● Brief:
Copy out each line of the entries where the word "blocks" is present.

**** Exercise materials

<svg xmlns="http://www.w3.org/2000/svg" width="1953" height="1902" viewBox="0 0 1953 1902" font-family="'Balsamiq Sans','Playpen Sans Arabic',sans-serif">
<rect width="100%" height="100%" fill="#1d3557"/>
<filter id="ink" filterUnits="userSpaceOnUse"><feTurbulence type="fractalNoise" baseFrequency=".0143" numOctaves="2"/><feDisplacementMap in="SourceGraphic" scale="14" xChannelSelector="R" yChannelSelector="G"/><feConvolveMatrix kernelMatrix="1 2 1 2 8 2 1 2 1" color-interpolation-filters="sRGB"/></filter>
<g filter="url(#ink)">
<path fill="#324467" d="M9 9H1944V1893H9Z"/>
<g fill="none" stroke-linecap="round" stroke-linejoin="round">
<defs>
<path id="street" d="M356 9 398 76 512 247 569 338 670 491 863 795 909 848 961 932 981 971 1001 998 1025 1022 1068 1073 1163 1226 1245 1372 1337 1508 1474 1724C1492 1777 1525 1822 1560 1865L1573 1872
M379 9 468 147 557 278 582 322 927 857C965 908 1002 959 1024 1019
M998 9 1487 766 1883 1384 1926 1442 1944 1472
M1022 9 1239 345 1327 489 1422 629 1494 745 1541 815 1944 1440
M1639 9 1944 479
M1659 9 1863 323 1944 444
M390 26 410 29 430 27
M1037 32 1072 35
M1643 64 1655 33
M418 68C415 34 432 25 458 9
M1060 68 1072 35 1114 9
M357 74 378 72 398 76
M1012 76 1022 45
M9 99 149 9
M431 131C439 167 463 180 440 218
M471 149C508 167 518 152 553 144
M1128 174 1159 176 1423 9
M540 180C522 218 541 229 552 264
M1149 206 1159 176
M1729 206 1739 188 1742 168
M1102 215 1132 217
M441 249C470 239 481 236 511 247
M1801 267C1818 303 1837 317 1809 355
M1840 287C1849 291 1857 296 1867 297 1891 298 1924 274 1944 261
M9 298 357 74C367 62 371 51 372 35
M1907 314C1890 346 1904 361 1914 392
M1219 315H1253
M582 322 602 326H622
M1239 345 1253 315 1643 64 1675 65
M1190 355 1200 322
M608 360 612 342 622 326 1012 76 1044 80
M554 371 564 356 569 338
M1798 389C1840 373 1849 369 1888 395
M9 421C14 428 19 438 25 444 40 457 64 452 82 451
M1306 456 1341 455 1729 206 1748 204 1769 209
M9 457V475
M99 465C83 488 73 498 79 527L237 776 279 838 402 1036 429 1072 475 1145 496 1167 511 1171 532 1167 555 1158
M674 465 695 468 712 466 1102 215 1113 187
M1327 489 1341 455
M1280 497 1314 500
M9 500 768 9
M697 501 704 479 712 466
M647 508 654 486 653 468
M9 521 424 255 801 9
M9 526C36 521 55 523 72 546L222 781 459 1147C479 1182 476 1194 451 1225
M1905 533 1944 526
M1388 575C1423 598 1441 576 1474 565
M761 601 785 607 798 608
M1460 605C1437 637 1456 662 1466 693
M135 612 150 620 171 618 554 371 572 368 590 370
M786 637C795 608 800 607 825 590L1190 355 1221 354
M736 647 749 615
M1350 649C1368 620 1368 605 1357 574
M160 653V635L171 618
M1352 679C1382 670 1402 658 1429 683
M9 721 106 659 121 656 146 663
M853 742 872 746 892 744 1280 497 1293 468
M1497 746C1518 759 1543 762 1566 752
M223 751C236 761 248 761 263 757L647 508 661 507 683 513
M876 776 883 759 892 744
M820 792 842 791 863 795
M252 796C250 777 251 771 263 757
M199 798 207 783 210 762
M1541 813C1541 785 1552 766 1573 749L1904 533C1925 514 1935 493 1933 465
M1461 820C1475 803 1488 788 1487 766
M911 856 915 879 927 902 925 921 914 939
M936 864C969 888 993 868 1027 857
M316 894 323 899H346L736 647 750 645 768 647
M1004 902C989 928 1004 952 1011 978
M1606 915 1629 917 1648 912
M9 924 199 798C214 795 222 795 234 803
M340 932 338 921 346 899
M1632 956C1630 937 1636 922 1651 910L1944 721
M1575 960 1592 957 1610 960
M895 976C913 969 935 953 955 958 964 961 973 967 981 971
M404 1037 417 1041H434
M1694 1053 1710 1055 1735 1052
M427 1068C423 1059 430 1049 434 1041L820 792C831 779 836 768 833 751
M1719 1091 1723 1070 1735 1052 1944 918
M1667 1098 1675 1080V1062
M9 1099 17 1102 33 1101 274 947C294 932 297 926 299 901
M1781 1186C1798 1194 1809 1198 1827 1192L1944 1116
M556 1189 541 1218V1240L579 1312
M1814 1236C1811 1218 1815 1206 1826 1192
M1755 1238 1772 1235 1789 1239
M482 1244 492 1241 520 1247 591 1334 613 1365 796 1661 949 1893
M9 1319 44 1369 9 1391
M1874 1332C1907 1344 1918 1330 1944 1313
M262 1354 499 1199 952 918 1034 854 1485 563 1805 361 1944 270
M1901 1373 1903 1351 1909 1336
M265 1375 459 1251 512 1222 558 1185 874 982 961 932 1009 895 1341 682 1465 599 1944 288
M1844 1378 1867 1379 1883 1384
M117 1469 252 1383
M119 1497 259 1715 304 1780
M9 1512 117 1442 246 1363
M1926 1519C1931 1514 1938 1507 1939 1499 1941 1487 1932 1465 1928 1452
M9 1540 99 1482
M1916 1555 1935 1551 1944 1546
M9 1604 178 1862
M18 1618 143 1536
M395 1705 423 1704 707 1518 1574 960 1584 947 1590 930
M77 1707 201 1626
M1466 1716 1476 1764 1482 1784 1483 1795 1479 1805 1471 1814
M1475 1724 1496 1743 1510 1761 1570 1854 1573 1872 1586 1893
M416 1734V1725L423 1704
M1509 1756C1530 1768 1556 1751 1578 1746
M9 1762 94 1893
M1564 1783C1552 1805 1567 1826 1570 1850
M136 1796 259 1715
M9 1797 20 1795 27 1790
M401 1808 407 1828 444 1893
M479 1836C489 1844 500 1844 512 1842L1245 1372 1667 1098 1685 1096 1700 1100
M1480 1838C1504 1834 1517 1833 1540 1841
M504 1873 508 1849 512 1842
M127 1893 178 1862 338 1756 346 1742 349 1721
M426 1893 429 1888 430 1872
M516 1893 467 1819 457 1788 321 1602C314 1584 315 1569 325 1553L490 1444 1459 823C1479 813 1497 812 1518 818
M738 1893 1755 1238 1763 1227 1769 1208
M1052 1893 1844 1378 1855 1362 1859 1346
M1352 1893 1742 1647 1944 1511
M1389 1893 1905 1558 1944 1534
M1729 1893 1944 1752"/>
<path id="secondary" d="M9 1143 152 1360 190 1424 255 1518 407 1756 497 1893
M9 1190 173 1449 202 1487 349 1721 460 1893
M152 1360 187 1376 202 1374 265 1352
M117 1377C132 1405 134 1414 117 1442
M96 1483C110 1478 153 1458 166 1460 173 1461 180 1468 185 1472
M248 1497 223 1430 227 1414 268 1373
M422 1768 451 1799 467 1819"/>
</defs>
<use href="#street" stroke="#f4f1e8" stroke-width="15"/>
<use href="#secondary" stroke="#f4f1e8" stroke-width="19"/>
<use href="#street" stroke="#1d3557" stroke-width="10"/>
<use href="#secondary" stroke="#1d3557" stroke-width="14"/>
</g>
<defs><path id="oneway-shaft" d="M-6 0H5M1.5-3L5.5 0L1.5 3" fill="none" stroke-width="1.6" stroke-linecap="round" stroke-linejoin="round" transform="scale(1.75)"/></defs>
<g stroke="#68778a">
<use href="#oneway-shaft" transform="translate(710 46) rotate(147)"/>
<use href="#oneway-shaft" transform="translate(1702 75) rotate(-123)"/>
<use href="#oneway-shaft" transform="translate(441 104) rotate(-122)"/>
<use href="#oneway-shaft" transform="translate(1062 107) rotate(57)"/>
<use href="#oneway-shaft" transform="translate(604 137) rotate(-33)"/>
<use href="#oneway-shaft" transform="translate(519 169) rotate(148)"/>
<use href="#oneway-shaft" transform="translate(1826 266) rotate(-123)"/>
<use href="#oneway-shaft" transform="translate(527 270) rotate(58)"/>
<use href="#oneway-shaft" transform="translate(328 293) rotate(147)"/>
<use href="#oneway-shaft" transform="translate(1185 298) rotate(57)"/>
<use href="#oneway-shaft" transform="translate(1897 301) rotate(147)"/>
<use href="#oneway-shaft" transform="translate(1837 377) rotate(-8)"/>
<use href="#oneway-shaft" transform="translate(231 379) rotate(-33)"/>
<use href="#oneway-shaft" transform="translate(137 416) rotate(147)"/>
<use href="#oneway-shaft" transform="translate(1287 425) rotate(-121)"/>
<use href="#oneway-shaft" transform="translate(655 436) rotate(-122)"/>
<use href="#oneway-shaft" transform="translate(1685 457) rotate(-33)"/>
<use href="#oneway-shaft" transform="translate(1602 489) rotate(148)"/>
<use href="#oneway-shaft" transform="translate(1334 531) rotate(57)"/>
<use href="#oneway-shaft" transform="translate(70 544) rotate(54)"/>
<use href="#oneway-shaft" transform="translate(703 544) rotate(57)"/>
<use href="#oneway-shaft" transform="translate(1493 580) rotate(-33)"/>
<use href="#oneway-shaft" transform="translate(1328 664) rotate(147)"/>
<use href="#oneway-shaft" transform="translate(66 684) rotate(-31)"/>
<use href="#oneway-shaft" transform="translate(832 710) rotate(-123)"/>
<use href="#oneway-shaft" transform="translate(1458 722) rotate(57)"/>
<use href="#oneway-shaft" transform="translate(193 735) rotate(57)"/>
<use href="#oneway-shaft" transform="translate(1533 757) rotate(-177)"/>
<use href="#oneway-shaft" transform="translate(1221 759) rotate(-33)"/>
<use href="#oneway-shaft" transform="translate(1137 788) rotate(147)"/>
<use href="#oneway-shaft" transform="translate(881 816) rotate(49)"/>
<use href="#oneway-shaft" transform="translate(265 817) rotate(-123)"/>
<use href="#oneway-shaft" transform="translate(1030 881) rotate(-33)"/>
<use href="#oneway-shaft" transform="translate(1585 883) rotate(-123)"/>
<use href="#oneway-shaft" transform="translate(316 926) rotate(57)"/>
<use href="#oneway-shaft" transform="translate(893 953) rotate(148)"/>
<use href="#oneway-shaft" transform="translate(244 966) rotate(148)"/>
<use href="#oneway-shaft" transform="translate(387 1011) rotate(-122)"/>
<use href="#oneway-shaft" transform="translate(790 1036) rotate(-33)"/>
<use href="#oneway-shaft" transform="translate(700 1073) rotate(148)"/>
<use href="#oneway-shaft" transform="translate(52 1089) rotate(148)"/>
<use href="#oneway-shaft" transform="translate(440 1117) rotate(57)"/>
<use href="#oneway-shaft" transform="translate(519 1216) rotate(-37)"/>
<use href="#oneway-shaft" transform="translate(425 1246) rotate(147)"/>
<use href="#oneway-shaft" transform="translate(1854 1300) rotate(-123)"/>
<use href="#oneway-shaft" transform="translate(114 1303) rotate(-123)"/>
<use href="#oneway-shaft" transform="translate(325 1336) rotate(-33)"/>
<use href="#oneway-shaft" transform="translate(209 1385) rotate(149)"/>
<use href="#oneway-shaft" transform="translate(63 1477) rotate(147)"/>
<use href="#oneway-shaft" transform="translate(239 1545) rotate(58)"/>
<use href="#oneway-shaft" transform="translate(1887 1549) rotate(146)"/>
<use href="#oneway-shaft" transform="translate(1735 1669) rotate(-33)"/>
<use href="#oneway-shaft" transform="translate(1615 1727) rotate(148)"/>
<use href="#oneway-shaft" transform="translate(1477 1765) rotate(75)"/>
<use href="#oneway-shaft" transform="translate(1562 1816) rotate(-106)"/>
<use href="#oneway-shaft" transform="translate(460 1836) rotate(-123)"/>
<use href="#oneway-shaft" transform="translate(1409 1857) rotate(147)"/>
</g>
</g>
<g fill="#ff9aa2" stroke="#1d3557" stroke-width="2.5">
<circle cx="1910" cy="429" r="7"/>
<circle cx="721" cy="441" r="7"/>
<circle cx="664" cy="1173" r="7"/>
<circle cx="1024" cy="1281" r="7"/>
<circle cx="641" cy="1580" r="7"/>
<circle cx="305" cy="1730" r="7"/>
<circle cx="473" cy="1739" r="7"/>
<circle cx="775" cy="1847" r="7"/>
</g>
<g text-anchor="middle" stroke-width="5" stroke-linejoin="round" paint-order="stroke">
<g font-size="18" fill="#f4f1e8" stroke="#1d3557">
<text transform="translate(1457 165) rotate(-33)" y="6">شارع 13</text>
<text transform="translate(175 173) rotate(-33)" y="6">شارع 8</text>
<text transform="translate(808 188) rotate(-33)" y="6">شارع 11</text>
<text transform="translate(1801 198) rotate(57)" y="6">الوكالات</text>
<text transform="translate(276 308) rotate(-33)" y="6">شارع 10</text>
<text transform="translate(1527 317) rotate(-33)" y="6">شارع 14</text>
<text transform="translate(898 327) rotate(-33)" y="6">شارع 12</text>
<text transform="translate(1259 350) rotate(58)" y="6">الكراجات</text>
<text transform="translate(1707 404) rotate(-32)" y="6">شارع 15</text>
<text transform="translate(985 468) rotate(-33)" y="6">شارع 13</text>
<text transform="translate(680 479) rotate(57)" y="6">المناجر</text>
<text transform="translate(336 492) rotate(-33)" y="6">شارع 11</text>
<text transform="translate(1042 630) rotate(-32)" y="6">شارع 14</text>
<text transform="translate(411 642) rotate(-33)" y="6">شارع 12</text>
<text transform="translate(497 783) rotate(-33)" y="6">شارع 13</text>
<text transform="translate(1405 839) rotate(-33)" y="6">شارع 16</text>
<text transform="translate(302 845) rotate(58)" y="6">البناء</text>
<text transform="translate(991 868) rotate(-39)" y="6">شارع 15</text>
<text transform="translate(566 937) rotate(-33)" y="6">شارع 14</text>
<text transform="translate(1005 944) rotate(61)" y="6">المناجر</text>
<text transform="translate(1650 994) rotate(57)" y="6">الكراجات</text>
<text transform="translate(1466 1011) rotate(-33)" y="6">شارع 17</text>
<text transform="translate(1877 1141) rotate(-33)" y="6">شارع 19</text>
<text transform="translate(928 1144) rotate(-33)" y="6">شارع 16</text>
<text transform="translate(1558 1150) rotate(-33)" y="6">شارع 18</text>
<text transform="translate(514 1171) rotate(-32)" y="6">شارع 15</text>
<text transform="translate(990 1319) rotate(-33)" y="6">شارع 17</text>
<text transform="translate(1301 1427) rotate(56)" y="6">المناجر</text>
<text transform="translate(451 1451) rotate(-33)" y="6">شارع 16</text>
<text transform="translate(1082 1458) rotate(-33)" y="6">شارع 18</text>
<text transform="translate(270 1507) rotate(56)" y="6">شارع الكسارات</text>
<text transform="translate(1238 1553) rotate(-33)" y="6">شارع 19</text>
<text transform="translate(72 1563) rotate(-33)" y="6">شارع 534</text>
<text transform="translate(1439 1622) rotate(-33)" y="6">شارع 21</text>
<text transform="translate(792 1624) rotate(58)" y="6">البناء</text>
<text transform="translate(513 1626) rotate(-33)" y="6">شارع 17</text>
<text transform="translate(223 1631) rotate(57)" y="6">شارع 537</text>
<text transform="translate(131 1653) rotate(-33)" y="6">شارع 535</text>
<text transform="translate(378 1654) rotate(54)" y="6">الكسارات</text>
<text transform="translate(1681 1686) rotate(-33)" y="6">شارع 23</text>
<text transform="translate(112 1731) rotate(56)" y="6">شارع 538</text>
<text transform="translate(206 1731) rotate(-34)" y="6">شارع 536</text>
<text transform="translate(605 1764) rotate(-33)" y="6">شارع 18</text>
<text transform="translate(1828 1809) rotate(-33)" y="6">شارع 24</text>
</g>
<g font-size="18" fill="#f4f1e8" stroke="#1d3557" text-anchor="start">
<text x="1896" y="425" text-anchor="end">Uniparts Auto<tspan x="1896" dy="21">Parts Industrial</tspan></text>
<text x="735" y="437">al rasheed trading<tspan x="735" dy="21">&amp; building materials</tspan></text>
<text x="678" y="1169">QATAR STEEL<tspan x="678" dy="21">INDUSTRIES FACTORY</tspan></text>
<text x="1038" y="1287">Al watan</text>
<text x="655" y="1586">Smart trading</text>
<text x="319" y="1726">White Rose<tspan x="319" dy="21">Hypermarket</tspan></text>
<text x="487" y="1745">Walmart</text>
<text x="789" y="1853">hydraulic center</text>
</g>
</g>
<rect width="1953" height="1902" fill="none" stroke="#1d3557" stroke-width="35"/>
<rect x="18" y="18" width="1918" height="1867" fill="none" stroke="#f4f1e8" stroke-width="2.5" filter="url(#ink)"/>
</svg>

********
**** Exercise materials

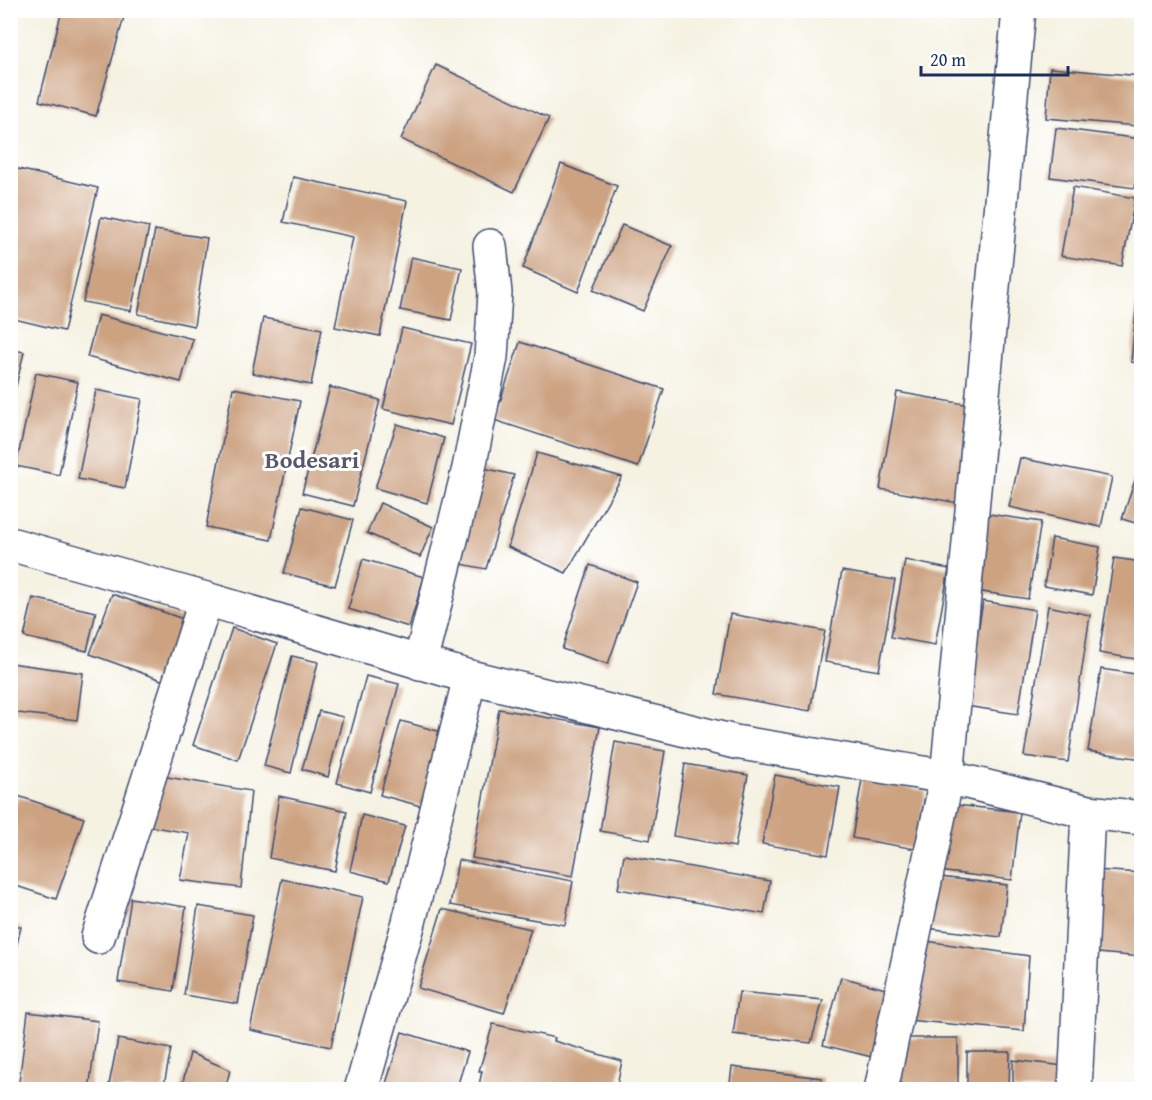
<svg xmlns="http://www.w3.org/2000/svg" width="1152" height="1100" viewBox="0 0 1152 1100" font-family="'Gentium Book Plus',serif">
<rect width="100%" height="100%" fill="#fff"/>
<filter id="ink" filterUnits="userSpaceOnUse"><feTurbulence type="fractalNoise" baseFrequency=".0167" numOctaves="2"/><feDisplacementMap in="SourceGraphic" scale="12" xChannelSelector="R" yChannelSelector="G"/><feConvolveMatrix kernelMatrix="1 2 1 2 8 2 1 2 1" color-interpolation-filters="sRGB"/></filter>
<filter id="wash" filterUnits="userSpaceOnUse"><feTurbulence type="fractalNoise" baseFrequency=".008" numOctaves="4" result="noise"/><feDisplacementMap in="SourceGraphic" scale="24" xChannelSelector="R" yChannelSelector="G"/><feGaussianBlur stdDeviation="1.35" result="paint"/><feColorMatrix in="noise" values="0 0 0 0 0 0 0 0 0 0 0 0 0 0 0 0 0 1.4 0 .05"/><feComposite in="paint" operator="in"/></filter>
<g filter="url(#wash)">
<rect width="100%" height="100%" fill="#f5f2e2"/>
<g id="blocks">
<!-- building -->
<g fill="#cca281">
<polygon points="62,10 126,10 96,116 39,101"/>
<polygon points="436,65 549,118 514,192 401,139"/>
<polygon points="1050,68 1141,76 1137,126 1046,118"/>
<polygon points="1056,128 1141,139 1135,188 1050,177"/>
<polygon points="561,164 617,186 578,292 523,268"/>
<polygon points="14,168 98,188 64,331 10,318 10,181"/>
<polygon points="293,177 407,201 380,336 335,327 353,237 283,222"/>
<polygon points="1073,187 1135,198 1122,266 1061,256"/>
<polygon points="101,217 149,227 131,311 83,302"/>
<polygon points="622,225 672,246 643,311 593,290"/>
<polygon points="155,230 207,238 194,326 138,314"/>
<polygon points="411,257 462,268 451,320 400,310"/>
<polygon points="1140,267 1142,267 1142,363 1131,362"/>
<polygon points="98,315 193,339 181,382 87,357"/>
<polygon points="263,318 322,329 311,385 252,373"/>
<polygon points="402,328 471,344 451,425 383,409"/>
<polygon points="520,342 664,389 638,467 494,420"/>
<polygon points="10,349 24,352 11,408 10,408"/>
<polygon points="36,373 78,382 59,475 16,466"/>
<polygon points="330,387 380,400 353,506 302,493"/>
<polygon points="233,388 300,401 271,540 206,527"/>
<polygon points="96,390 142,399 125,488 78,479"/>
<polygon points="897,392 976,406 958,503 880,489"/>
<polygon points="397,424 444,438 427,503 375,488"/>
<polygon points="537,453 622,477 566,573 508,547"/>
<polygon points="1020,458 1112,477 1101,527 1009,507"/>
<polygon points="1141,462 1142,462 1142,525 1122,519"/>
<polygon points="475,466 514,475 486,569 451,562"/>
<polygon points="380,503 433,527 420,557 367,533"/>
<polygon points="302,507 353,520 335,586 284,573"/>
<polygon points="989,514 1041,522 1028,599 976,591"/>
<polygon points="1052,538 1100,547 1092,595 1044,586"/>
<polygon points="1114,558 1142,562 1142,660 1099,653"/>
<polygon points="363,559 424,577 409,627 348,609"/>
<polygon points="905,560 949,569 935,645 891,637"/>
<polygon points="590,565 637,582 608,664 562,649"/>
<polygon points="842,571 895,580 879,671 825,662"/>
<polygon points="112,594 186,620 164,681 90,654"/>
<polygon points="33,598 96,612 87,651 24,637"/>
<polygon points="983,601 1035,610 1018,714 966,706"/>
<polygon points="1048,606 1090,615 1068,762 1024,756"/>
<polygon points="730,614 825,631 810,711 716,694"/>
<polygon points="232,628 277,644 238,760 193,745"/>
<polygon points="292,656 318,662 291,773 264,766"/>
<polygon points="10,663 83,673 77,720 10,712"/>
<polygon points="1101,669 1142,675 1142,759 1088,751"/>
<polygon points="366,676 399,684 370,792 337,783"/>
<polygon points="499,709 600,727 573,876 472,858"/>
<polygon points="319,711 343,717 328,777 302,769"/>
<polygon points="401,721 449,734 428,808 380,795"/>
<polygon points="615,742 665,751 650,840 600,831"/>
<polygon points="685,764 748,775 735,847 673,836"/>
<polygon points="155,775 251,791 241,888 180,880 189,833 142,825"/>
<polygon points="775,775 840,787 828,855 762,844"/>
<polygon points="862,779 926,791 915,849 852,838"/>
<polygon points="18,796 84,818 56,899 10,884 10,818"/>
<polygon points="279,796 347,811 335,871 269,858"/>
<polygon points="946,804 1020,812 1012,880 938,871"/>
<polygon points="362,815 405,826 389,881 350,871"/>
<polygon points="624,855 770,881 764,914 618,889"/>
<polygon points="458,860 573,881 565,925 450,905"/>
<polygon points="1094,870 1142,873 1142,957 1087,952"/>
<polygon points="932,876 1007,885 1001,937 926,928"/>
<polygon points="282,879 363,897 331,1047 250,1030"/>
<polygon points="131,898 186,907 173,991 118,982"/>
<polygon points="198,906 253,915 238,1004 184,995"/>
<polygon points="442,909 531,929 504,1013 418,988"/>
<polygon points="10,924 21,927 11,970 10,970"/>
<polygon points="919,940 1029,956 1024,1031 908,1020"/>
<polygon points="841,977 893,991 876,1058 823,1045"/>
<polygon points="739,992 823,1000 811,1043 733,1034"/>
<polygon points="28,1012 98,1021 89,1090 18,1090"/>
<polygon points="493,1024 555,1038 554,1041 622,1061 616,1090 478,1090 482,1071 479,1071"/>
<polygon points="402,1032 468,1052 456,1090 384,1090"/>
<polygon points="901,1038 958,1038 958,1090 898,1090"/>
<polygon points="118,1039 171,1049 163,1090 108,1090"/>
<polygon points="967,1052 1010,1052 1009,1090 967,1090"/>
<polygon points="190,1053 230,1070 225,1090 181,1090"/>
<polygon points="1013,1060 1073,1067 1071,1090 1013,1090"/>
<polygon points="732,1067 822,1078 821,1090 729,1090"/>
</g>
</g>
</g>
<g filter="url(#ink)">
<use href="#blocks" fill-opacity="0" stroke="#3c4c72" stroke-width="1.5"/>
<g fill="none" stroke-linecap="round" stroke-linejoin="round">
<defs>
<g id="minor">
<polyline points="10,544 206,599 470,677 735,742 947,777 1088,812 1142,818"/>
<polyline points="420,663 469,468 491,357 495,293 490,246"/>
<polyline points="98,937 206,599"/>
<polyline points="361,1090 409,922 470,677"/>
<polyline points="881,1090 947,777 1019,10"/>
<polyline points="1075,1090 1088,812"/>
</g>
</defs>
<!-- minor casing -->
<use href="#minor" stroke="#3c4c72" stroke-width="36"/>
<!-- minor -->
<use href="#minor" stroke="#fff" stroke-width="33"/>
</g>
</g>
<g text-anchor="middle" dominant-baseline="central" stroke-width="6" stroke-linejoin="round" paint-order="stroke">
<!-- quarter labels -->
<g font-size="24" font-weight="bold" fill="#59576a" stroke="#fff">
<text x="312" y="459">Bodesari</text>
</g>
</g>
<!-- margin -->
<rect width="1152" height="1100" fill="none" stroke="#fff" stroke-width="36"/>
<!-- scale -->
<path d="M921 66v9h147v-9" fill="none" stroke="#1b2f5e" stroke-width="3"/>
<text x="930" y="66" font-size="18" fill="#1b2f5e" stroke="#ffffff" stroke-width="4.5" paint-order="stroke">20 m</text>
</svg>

********

● The answer:
<g id="blocks">
<use href="#blocks" fill-opacity="0" stroke="#3c4c72" stroke-width="1.5"/>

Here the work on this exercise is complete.